「啓蟄」という言葉がある。「冬籠りの虫が這い出る」(広辞苑)という意味だ。

柳の若芽が芽吹き、ふきのとうの花が咲くころでもある。

2021年3月5日は、啓蟄だった。全国各地から春の訪れを知らせる便りが、数多く届いている。早くも桜が開花し始めたところもあるらしい。

北の大地、北海道岩見沢市にある北海道教育大学岩見沢校の公式ツイッターアカウント(@HUE_iwaPR))からは、次のような写真付きのツイートが投稿され、話題となっている。

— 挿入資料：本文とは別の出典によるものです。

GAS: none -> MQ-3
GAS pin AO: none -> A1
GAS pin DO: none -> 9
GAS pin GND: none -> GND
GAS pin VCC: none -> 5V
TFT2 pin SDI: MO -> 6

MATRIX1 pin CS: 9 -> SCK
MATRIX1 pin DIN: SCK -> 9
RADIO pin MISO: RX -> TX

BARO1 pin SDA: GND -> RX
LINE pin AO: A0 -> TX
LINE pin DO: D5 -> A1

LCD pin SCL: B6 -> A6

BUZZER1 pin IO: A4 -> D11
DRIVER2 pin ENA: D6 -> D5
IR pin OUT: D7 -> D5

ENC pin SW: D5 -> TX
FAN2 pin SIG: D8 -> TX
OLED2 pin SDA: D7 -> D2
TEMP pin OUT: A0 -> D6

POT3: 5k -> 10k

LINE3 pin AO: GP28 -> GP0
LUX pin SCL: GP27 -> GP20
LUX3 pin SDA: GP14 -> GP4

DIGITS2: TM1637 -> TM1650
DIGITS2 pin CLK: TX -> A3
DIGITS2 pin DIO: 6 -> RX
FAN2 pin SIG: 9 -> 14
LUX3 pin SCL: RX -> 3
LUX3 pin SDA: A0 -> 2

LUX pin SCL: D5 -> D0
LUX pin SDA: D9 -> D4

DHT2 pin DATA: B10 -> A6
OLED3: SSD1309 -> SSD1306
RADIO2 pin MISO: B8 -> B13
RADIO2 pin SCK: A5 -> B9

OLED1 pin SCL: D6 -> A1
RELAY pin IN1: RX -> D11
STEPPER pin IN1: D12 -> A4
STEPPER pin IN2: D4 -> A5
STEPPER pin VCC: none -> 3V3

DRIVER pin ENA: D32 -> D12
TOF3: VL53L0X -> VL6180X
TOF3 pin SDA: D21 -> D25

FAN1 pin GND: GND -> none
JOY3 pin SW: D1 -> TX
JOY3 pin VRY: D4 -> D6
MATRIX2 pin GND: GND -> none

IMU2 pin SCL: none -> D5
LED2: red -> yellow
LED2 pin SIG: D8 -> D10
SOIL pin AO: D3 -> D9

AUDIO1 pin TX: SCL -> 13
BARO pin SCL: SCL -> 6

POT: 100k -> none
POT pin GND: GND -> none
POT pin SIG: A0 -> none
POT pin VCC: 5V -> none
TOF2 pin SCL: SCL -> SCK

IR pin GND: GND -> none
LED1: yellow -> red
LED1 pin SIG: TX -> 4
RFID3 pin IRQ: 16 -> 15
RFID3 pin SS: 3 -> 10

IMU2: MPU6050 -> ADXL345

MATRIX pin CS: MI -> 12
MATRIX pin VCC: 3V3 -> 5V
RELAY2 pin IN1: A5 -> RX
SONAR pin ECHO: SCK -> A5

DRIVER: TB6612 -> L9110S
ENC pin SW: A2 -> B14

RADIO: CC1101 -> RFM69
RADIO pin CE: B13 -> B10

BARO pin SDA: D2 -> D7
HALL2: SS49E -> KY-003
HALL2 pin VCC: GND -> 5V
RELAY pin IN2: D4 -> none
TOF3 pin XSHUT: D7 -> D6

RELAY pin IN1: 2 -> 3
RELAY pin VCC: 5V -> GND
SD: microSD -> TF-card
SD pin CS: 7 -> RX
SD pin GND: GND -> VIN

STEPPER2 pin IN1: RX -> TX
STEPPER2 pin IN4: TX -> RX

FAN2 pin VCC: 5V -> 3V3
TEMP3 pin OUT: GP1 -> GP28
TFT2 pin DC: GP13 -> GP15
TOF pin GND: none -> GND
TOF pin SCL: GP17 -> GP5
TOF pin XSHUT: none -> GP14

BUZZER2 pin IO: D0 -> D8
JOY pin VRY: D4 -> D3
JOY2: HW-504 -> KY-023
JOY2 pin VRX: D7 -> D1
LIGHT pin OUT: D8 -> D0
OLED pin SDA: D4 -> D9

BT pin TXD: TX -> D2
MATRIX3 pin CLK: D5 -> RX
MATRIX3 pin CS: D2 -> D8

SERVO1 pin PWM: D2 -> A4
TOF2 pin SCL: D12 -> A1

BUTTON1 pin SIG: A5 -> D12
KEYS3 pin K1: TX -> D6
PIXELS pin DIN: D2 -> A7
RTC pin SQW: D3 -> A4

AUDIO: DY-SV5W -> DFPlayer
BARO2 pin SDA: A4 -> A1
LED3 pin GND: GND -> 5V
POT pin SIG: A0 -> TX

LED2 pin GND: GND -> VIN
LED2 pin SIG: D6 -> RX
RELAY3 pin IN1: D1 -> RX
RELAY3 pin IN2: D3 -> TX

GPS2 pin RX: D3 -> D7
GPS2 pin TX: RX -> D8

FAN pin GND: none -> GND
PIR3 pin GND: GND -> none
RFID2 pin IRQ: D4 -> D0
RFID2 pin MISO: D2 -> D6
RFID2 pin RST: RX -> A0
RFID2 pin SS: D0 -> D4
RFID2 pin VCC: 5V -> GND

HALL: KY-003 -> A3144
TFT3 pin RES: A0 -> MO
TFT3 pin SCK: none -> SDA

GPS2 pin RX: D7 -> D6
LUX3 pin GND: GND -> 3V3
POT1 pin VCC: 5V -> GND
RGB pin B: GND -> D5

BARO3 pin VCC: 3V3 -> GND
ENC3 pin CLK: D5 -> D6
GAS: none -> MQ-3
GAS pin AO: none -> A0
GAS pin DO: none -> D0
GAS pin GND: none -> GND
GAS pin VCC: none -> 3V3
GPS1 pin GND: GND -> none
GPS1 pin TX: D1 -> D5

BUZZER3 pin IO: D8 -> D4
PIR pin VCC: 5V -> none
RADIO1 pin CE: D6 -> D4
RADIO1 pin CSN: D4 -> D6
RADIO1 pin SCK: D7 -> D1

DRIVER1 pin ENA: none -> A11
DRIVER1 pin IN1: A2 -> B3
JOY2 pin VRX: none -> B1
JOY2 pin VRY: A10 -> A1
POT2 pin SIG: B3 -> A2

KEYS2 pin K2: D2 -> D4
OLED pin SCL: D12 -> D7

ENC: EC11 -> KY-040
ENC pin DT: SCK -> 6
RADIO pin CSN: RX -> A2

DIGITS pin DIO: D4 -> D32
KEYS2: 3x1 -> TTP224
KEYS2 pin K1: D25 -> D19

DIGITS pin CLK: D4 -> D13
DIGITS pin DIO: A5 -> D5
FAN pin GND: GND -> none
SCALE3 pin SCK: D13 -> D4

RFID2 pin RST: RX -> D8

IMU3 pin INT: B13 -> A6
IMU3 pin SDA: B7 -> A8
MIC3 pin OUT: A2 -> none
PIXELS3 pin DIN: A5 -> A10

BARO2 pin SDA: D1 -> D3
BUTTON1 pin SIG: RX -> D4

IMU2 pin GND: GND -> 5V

写真は、一面の雪の中から顔を出した自動販売機の様子だというが......、いったいどういうことだろう? このツイートには、7万8000件の「いいね」が付けられ、今も拡散している(3月12日昼現在)。

ツイッターにはこんな声が寄せられている。

「おお、もうすぐ春ですね」
「春の訪れを感じますね」
「まさに春の訪れを告げる自販機ですね!」
「啓蟄過ぎると自動販売機も動き出すのか...」
「ふきのとうみたいな出てき方しますねw」

Jタウンネット記者は、3月11日、北海道教育大学岩見沢校にこの自動販売機について聞いた。

「立ち上がった北國の勇者たち」


北海道教育大学ツイッター公式アカウント(@HUE_iwaPR))より

取材に応じたのは、北海道教育大学岩見沢校の広報担当者だった。

「あの自動販売機は、サッカーグラウンドの横に置かれています。
運動の後、学生たちがよく利用するものです。岩見沢は今年はとくに雪が多くて、積雪2メートルを越したほどでした。自販機の高さは、1.8メートルほどですが、1月から2月はすっぽり隠れていました。動植物の気配もまったくありませんでしたね」

3月に入って、ようやく寒さも緩んできた。それでも日中は、マイナス3度くらい、夜間はマイナス10度くらいだというが......。

啓蟄の日、少しだけ顔を見せた自販機。そしてその後、事態は進展を見せた。

3月10日、大学構内除雪用重機が登場、自動販売機を掘り起こすことになったのだ。


北海道教育大学ツイッター公式アカウント(@HUE_iwaPR))より

除雪用重機は手慣れた動きで、自販機周りの雪をかきわけ、全体を掘り返した。北海道教育大学岩見沢校のツイッター公式アカウントには、「立ち上がった北國の勇者たち」というコメントが添えられている。


北海道教育大学ツイッター公式アカウント(@HUE_iwaPR))より

所要時間わずか15分間、というスピード作業だったという。勇者たちはやはり頼もしい。

公式アカウントには、「\ 春 き た よ /」というコメントも添えられているが、全身を現した自動販売機も、心なしか嬉しそうである。


北海道教育大学ツイッター公式アカウント(@HUE_iwaPR))より

さて、問題はこれからだ。中身が凍っていたら、どうしよう? そんな不安がよぎるのだが......。

「凍ってないです。自販機すごい」


北海道教育大学ツイッター公式アカウント(@HUE_iwaPR))より

通電さえしていれば、自動販売機は一定の温度で保存してくれるようだ。

ツイッターにもこんな指摘が多かった。

「電源は入ってないと凍るパターンだな」
「通電出来ていれば、北海道ならではの『凍らせないための冷蔵庫』がまさにそこに」
「これが 噂に聞く『保温庫』ですね!!」
「キンキンに冷えてやがるっ」

道民には常識かもしれない、「保温庫」。つまり、「凍らせないための冷蔵庫」の機能が発揮されたようだ。